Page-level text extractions

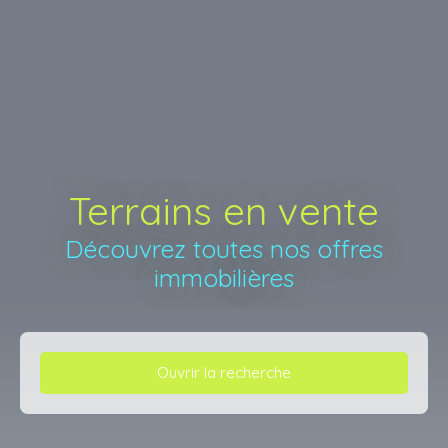
Terrains en vente
Découvrez toutes nos offres
immobilières
Ouvrir la recherche
Type d'offre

**Required work:** Please write out all the entries above again exactly as they appear, skipping any images.

**Output of the exercise:**
Terrains en vente
Découvrez toutes nos offres
immobilières
Ouvrir la recherche
Type d'offre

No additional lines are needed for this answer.